There are three AOG mobile vehicles in active service that are qualified and authorized to perform both scheduled and unscheduled engine and APU maintenance. This service and the vehicle appear to be a hit. When the Dallas Airmotive mobile service vehicle arrives plane-side, there is always a successful maintenance solution. Repairs or replacement usually take one to two days. In addition to being a support shop the vehicle is self-marketing. Whenever and wherever it stops, the curious soon appear.
Customers and OEMs like Honeywell especially like the concept, because generally an APU shutdown comes as an unwelcome surprise to the owners and operators. There is not much APU instrumentation in the cockpit, and the units usually pick up FOD or their performance deteriorates to the point that the crews notice slow or failed engine starts.

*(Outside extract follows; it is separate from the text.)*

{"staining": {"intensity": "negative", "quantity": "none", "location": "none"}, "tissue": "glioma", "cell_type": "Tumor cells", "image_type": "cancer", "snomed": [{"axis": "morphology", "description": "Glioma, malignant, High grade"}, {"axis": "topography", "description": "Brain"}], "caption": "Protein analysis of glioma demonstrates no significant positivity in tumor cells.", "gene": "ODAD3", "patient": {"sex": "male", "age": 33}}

The flight crews swear this always happens in those faraway places.
It is a safe bet that the industry and Dallas Airmotive will continue to grow this type of service. With corporate traffic rebounding, locations will be determined by the proximity of existing repair facilities and the number of aircraft or traffic in a particular location.
Parent company, BBA Aviation ERO president Hugh McElroy states, “AOG mobile response vehicles help extend the reach of our field service organization and regional turbine centers.
The advantages of our mobile service are numerous including lower repair costs, less downtime, no aircraft repositioning expense, and no rental engine requirement. As we implement our long-term strategy of moving deeper into regional services, we’ll continue to add vehicles and, where appropriate, regional turbine centers in order to provide local, quick response service to operators.” Mobile service may indicate a new direction in the place and manner maintenance will be performed.
Charles Chandler is AMT’s Field Editor. He received his A&P from Spartan College of Aeronautics.
Curb Side Maintenance Service
It appears that there is a new trend underway in the corporate aviation maintenance. Now industry services giants like Dallas Airmotive provide maintenance not only at their service centers, but at the customer’s front door. OEMs like Cessna Aircraft and Bombardier have joined in. Cessna is extending this service to plane side with a concept called ServiceDirect. This is a business strategy to support the growing market for general aviation in Europe, Asia, the Mid East, and Africa.
Pre-positioned mobile response vehicles and technicians at two of the high traffic business aviation airports.
The vehicle will be fully equipped to perform on-site engine diagnosis and repair including hot section inspection of Honeywell APU units and module exchange for Rolls-Royce 250 series engines.